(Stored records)
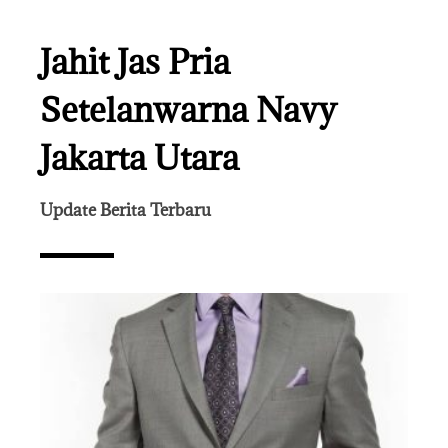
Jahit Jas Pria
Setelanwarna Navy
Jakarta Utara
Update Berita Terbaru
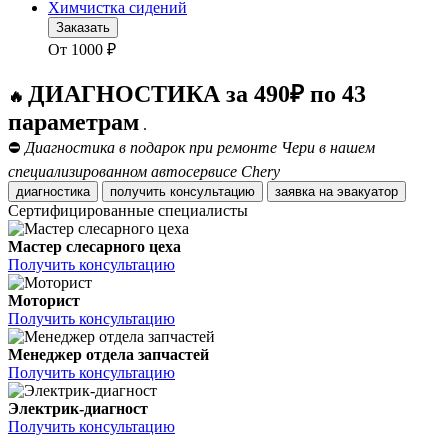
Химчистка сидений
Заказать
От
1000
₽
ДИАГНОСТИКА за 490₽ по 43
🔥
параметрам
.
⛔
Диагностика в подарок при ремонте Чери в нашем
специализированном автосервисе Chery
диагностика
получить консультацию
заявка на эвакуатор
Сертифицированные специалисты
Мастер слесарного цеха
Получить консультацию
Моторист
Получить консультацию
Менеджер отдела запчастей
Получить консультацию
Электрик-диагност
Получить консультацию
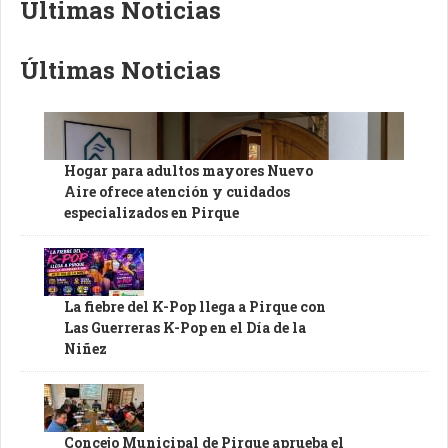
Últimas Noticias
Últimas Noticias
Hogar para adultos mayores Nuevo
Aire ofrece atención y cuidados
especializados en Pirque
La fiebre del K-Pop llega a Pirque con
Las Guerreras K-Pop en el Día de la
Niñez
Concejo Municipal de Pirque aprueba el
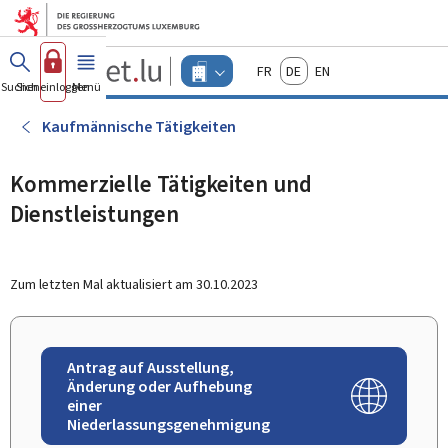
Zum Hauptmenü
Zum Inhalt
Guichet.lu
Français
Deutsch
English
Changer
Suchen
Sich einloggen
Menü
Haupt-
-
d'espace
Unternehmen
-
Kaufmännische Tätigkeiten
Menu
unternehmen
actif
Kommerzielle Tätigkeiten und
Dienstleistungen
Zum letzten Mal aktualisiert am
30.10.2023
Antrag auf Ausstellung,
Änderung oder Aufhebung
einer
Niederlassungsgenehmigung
==
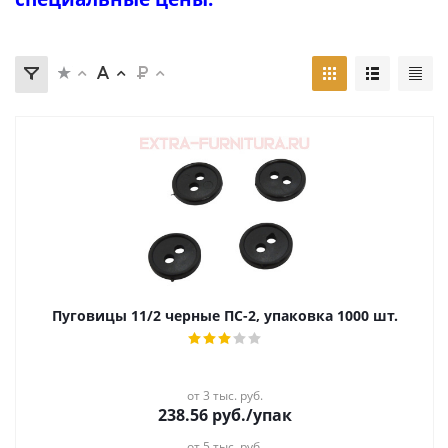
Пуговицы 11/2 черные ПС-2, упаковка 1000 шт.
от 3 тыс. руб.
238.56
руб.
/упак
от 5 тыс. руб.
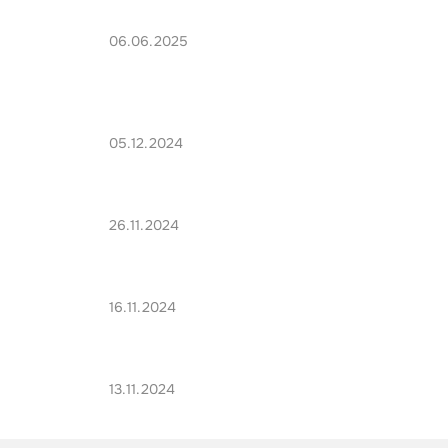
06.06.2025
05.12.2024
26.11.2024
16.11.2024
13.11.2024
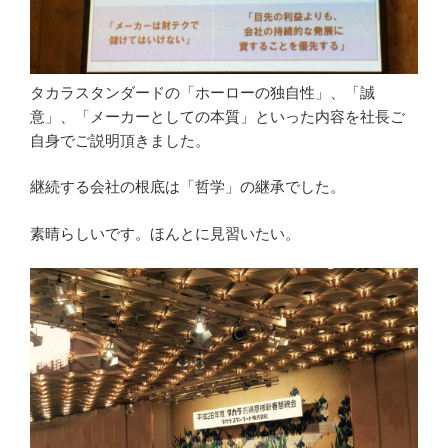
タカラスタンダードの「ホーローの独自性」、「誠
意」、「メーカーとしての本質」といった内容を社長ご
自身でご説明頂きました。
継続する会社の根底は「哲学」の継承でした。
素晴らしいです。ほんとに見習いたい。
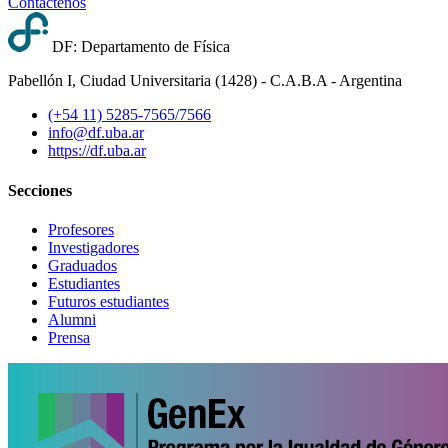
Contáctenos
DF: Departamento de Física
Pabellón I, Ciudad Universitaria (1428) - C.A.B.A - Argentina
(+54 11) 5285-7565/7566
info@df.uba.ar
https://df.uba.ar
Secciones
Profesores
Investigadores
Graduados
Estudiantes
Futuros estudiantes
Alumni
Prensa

## Work instruction
Can you pull out, word for word, the lines of the listing starting at the line that contains "Химчистка сидений" and ending at the line that contains "Concejo Municipal de Pirque aprueba el", with both of those lines included and the pictures left out?

## Reply
Химчистка сидений
Заказать
От
1000
₽
ДИАГНОСТИКА за 490₽ по 43
🔥
параметрам
.
⛔
Диагностика в подарок при ремонте Чери в нашем
специализированном автосервисе Chery
диагностика
получить консультацию
заявка на эвакуатор
Сертифицированные специалисты
Мастер слесарного цеха
Получить консультацию
Моторист
Получить консультацию
Менеджер отдела запчастей
Получить консультацию
Электрик-диагност
Получить консультацию
Últimas Noticias
Últimas Noticias
Hogar para adultos mayores Nuevo
Aire ofrece atención y cuidados
especializados en Pirque
La fiebre del K-Pop llega a Pirque con
Las Guerreras K-Pop en el Día de la
Niñez
Concejo Municipal de Pirque aprueba el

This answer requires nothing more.